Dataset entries
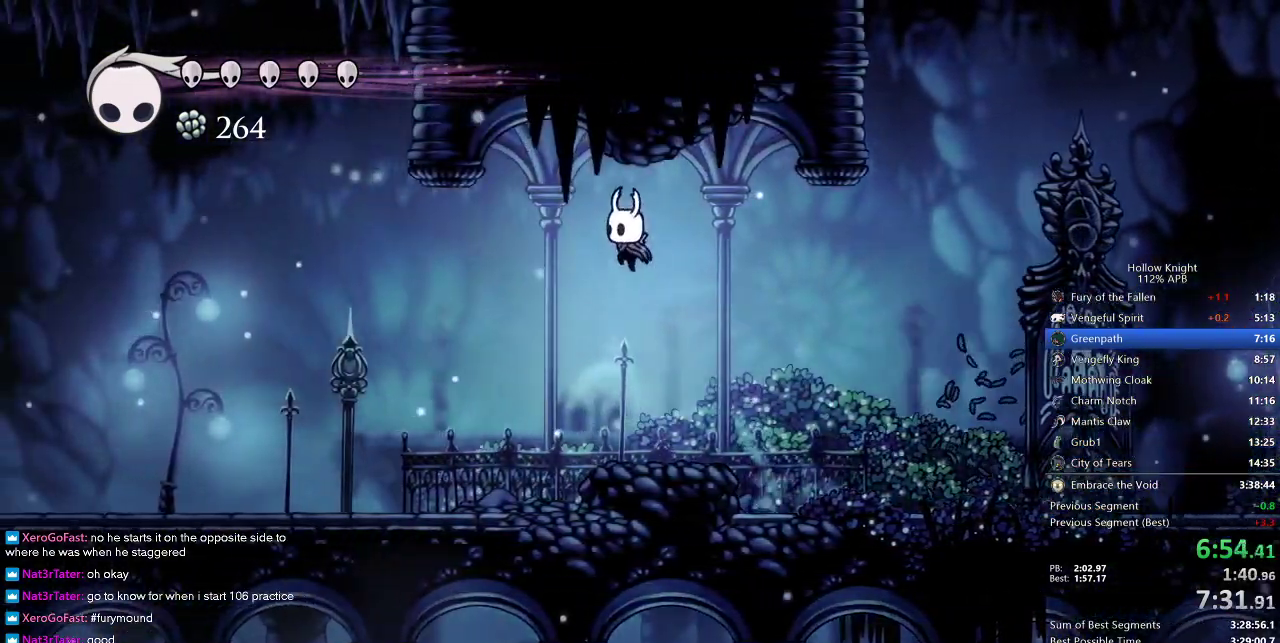
{"keys": ["left"], "events": [[267, "jump", "up"]]}
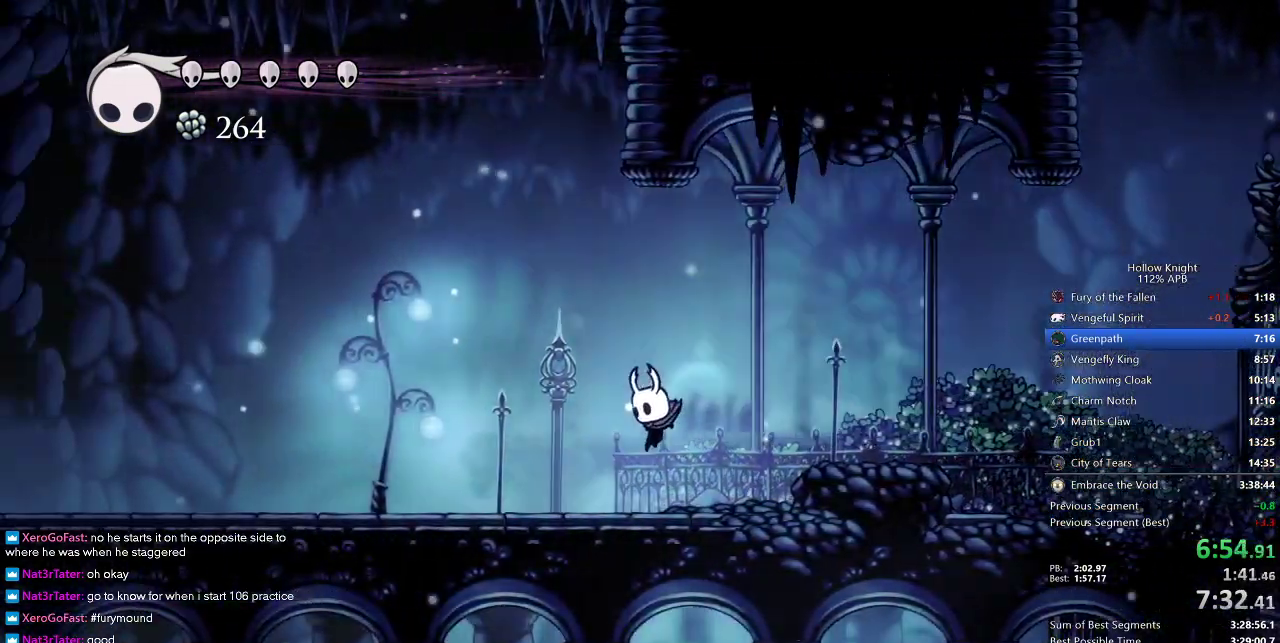
{"keys": ["left"], "events": []}
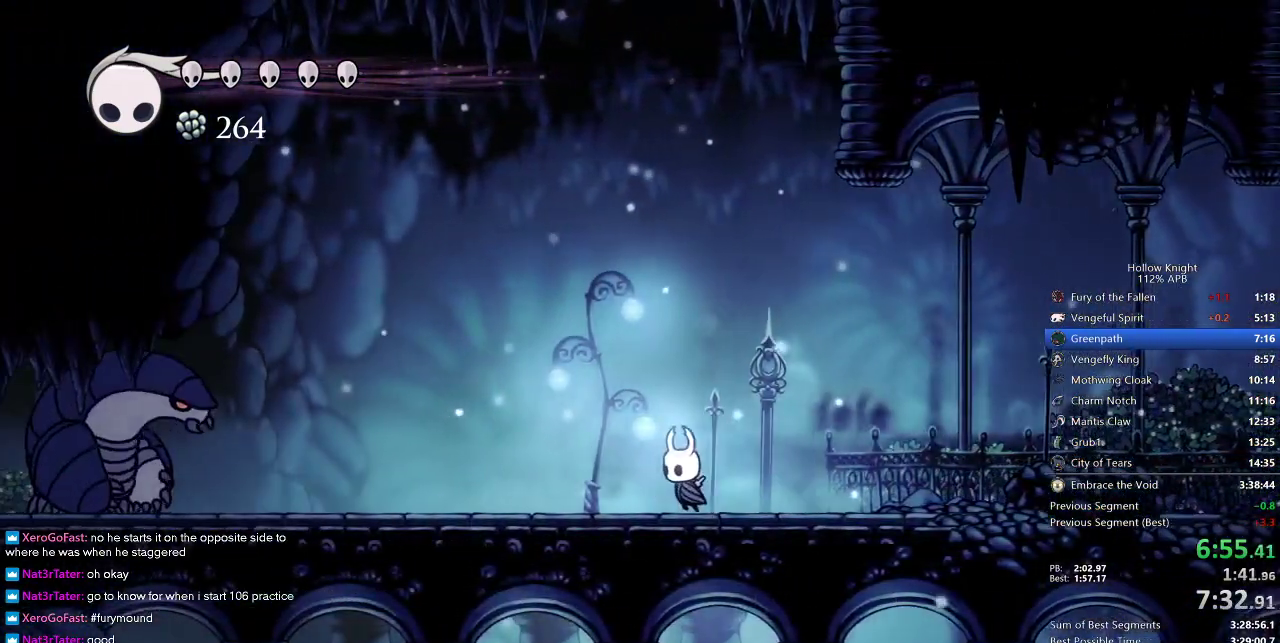
{"keys": [], "events": [[183, "spell", "down"], [217, "left", "up"], [250, "spell", "up"]]}
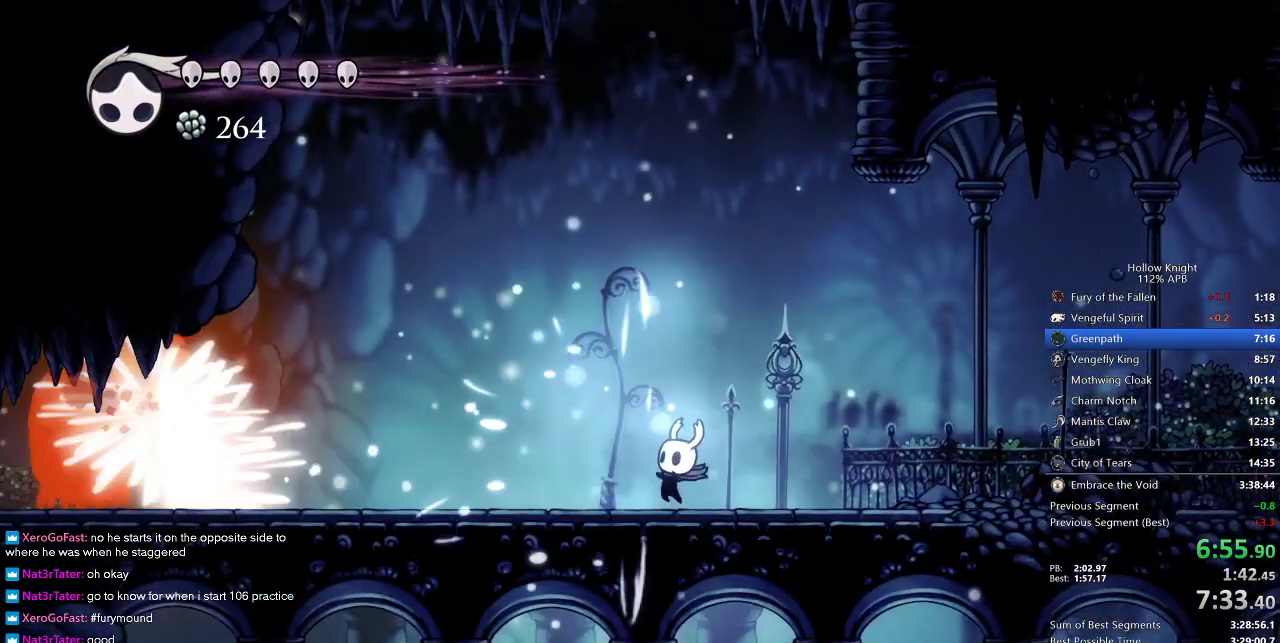
{"keys": [], "events": [[100, "spell", "down"], [200, "spell", "up"]]}
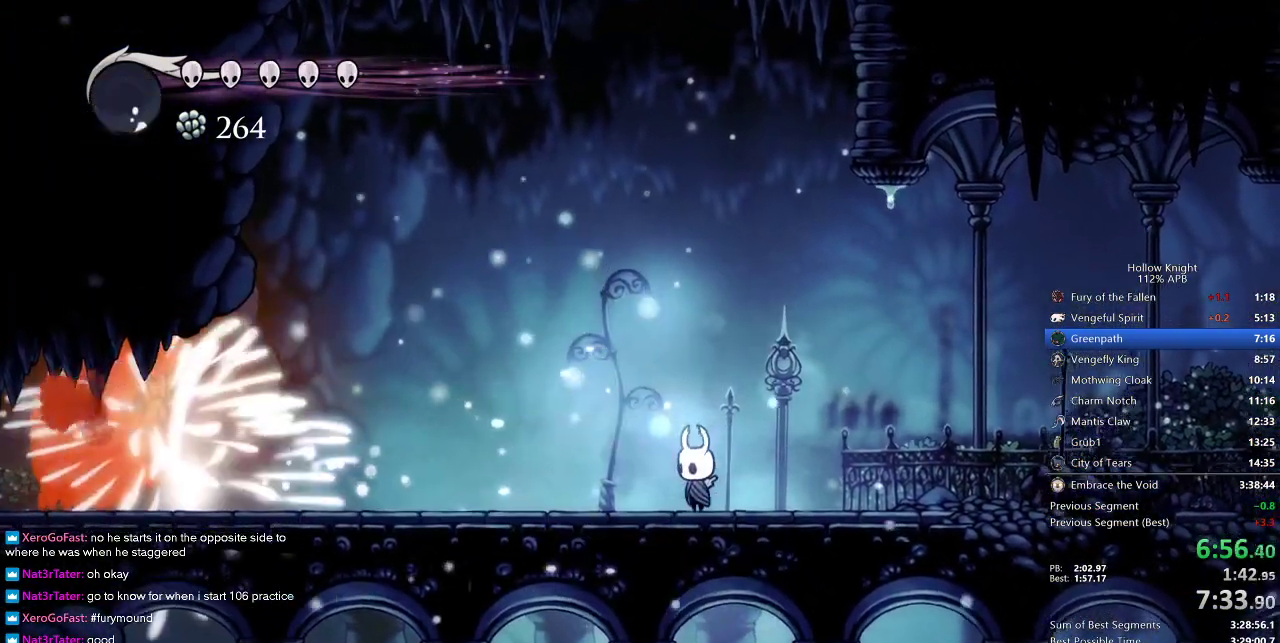
{"keys": [], "events": [[100, "left", "down"], [333, "left", "up"]]}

AIM OF THE EXERCISE: Retype the data word for word, please, and keep the images out.

YOUR SOLUTION:
{"keys": ["left"], "events": [[267, "jump", "up"]]}
{"keys": ["left"], "events": []}
{"keys": [], "events": [[183, "spell", "down"], [217, "left", "up"], [250, "spell", "up"]]}
{"keys": [], "events": [[100, "spell", "down"], [200, "spell", "up"]]}
{"keys": [], "events": [[100, "left", "down"], [333, "left", "up"]]}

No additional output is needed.